£8.35m severance paid at BBC Wales, FOI reveals
BBC Cymru Wales has paid out £8.35m in redundancy packages over the past five years, a Freedom of Information (FOI) request has uncovered.
The Western Mail newspaper had asked for the total amount paid on severance packages over £30,000.
The paper was told there were 127 staff members made redundant who received more than the specified amount.
BBC Cymru Wales said the redundancies will save more than £146m over nine years from 2008 to 2017.
A cap of £150,000 has been introduced on all future payments.
The FOI request comes after controversy over BBC severance payments, including almost £1m paid to former deputy director general Mark Byford.
The Western Mail had also wanted to know the job titles of the staff who received the payments - and how the redundancy amount was calculated.
In a letter of response the BBC refused to disclose this information to protect the individuals involved, citing the Data Protection Act 1998.
The broadcaster said the decision to reduce the workforce was taken by the BBC Executive following two licence fee settlements agreed with the UK government in 2007 and 2010.

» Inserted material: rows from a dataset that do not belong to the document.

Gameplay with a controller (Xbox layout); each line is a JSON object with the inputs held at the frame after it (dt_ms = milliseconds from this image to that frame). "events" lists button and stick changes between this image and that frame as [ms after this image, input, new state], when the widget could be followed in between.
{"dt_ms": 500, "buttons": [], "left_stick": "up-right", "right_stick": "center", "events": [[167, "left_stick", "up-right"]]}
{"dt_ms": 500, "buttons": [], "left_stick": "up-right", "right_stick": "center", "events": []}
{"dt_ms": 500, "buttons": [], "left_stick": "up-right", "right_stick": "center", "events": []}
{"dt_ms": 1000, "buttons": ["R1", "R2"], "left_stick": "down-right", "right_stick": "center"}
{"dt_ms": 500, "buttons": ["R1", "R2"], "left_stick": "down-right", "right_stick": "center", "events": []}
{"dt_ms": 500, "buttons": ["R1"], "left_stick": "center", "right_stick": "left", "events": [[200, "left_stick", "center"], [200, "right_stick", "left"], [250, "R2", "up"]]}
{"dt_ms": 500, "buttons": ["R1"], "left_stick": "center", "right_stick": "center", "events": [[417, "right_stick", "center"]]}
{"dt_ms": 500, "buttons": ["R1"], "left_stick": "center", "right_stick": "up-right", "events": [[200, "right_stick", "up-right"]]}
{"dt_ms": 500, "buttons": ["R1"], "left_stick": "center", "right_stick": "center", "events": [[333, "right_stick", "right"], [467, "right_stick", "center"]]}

It added that savings were being made under two restructuring schemes - Continuous Improvement and Delivering Quality First.
A BBC Cymru Wales spokesperson said: "Like the rest of the BBC, BBC Cymru Wales has faced significant savings targets over the last few years.
"In that context, these redundancies will have delivered more than £146m of savings in the nine years from 2008 to 2017 and a cap of £150k has been introduced on all future severance payments."
Matthew Sinclair, the chief executive of the campaign group TaxPayers' Alliance said "overly generous pay-offs" run the risk of undermining any savings by the BBC.
"Not only do they add to the bill faced by families but they also divert resources away from where they should be focused - actual programming," he said.
"It's vital that the broadcaster is as transparent as possible about payouts and redundancies, so licence fee payers can scrutinise the deals BBC bosses are agreeing to."